Çocuk büyütmek, hayat boyu bitmeyen sorulara cevap vermekten mürekkep. Çocuk daha konuşur konuşmaz ‘bu ne’lerle başlıyor her şey. İki buçuk, üç yaşına erişildiğinde, sonu gelmez ‘niye’lerle sürüyor.

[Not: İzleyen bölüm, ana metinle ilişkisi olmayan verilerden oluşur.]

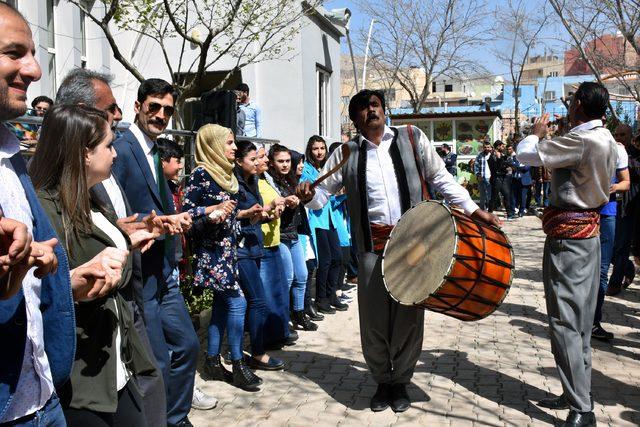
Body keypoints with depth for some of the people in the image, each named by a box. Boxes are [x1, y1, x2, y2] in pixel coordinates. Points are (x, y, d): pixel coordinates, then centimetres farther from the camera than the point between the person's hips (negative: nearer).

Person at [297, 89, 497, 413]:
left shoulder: (412, 138, 5)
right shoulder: (347, 153, 5)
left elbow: (441, 178, 10)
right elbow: (323, 193, 9)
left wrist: (473, 210, 6)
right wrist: (310, 195, -14)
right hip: (373, 246, 0)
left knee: (409, 316, 6)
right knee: (373, 318, 5)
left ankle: (401, 382, 26)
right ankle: (382, 381, 27)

Sabah kalkıyor ‘niye’, akşam yatıyor ‘niye’, kalkmayla yatma arasında istisnasız her şeye ‘niye’. ‘Niye’lere cevap bulma bildiğiniz mesai; çalışma, emek, pratik zeka, kriz çözme, araştırma, sabır, istikrar gerektiriyor. İş cevap bulmakla da bitmiyor, çünkü her bulduğunuz cevaba karşılık soru yine ‘niye’. Bazılarına cevap buluyorsunuz, bazılarına bulamıyorsunuz öğreniyorsunuz, bazılarını öğrenemiyorsunuz uyduruyorsunuz, bazılarını uyduramıyorsunuz apışıyorsunuz. Bazılarında apışamıyorsunuz bile çünkü sorunun cevabı yok. 

 

‘Bu ne?’ ‘Tahta’ ‘Niye?’. Kent bilinçli ebeveynleriz, cevap vermemek olmaz. ‘Nasıl niye, tahta da ondan’. ‘Niye?’ Küfretmek düşünülemez bile. ‘Niyesi yok, tahta işte’ ‘Niye?’. Tahta işte ulan, kabullen, sindir, belle. Diyemezsiniz. O zaman elinizde kalan son kozu oynayacaksınız: ‘işte öyle’. 

 

Bana öyle geliyor ki, hayattaki varoluşumuz ömür boyunca aldığımız ‘işte öyle’ cevaplarıyla doğru orantılı, doğrudan bağlantılı. Neyi, ne kadar, ne zaman ‘işte öyle’ deyip kabullendiğimiz ya da kabullenmeyip uğraşmaya devam ettiğimizle... Kimliğimiz, kişiliğimiz, becerdiklerimiz, daha çok beceremediklerimiz, yeryüzündeki duruşumuz, başarılarımız, hayata bakışımız, daha çok başarısızlıklarımız, aşklarımız... Hayat; ‘işte öyle’ bir şey.